En rigor, la Corte ya sabe que Stornelli dejó de ser rebelde cuando aceptó presentarse en indagatoria ante el juez Ramos Padilla.
Tanto está “a derecho”, que hoy está procesado como miembro de una asociación ilícita, embargado en diez millones de pesos y con una situación de virtual prisión preventiva que no fue decretada porque tiene inmunidad de arresto por sus fueros como fiscal.
Stornelli apeló la primera declaración de “rebeldía” que le impuso el juez Ramos Padilla ante su recurrente renuencia a presentarse a indagatoria, y recorrió todo el espinel judicial sin éxito.
Tanto la Cámara Federal de Mar del Plata, cuando la Cámara Federal de Casación Penal rechazaron sus apelaciones contra la declaración de rebeldía, y el planteo llegó a la Corte vía “recurso de queja”.
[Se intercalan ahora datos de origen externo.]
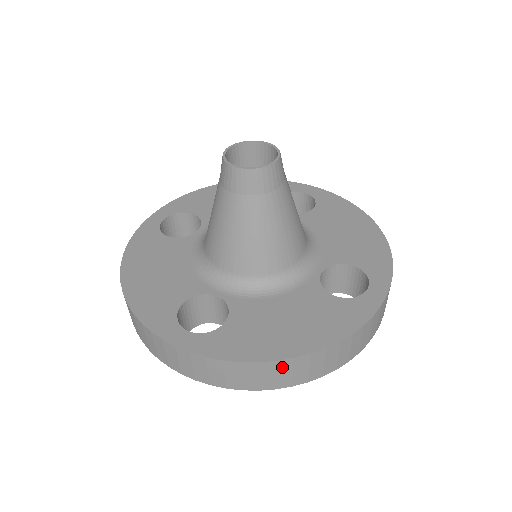
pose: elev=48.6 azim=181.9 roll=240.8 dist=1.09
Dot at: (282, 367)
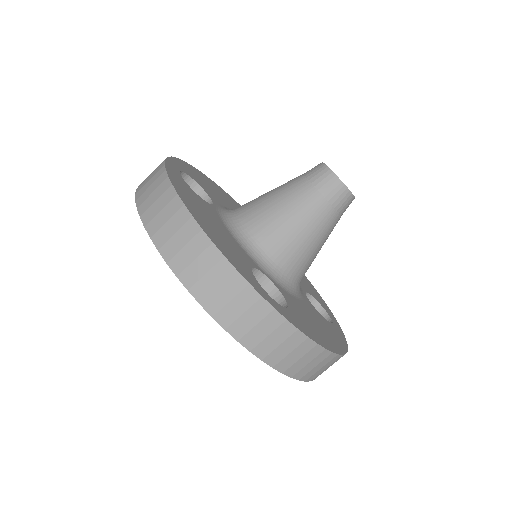
Dot at: (326, 360)
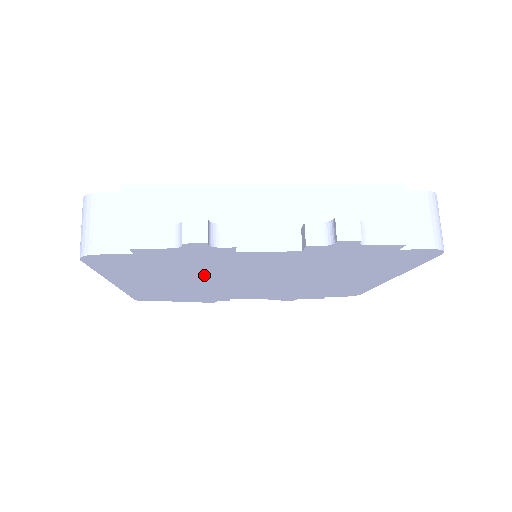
El máximo tribunal tiene el expediente para resolución desde hace casi dos meses, junto con otro recurso en el que el fiscal (y otros imputados) cuestionan la competencia de Ramos Padilla.
El juez de Dolores deberá informar a la Corte que Stornelli ya no está en condición de “rebelde”, es decir que cesó esa situación.
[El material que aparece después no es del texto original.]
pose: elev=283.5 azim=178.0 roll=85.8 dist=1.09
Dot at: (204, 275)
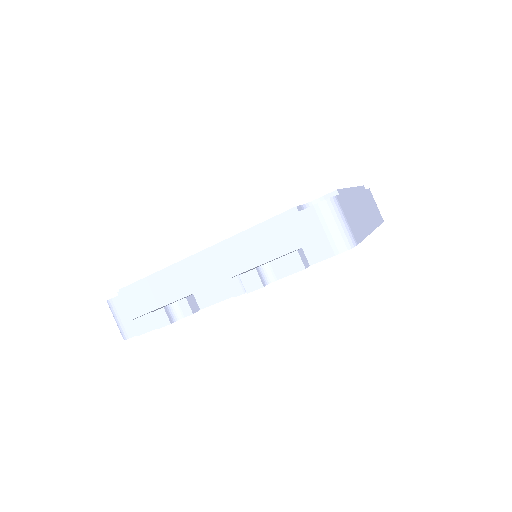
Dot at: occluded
La Corte tiene un criterio consolidado según el cual al momento de resolver debe atenerse a las circunstancias que imperan en ese momento.
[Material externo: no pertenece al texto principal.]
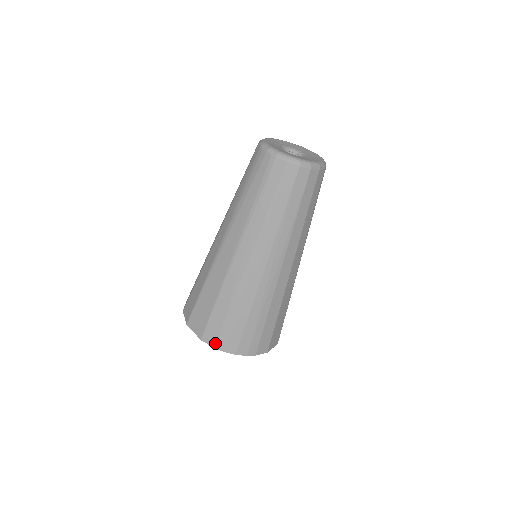
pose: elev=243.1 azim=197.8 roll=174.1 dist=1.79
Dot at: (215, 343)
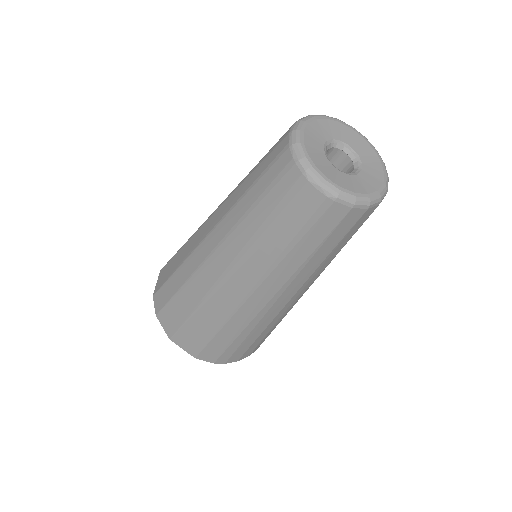
Dot at: (214, 360)
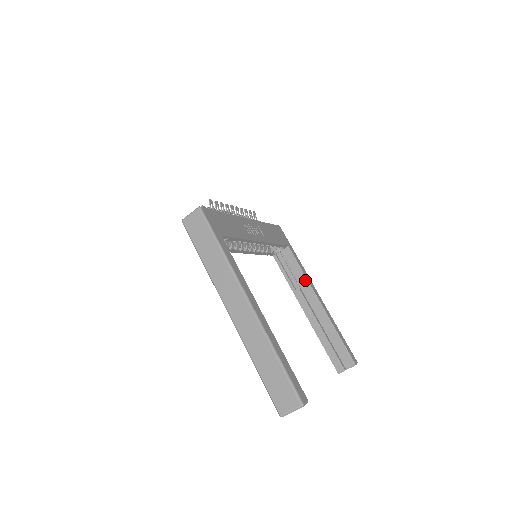
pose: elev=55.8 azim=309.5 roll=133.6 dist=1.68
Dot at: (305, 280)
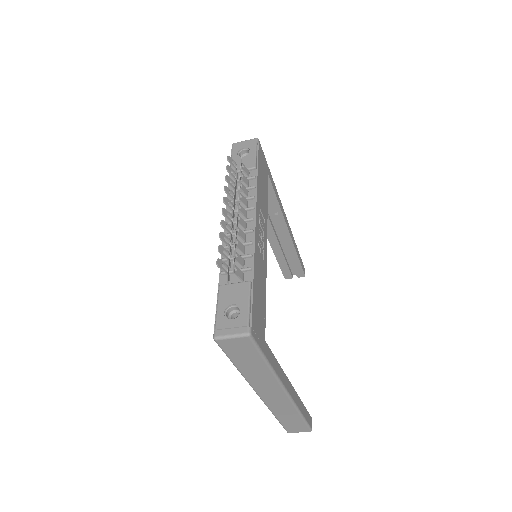
Dot at: (278, 211)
Por caso, si debe resolver sobre un pedido de excarcelación, pero el detenido obtiene su libertad por otra vía antes de un pronunciamiento de la Corte, entonces el máximo tribunal declara “abstracto” el pedido o considera que es “inoficioso” pronunciarse sobre ello.
Ese parece ser el derrotero del planteo de Stornelli que, de todos modos, será resuelto después de la feria judicial que comenzará el próximo jueves y se extenderá durante todo enero de 2020.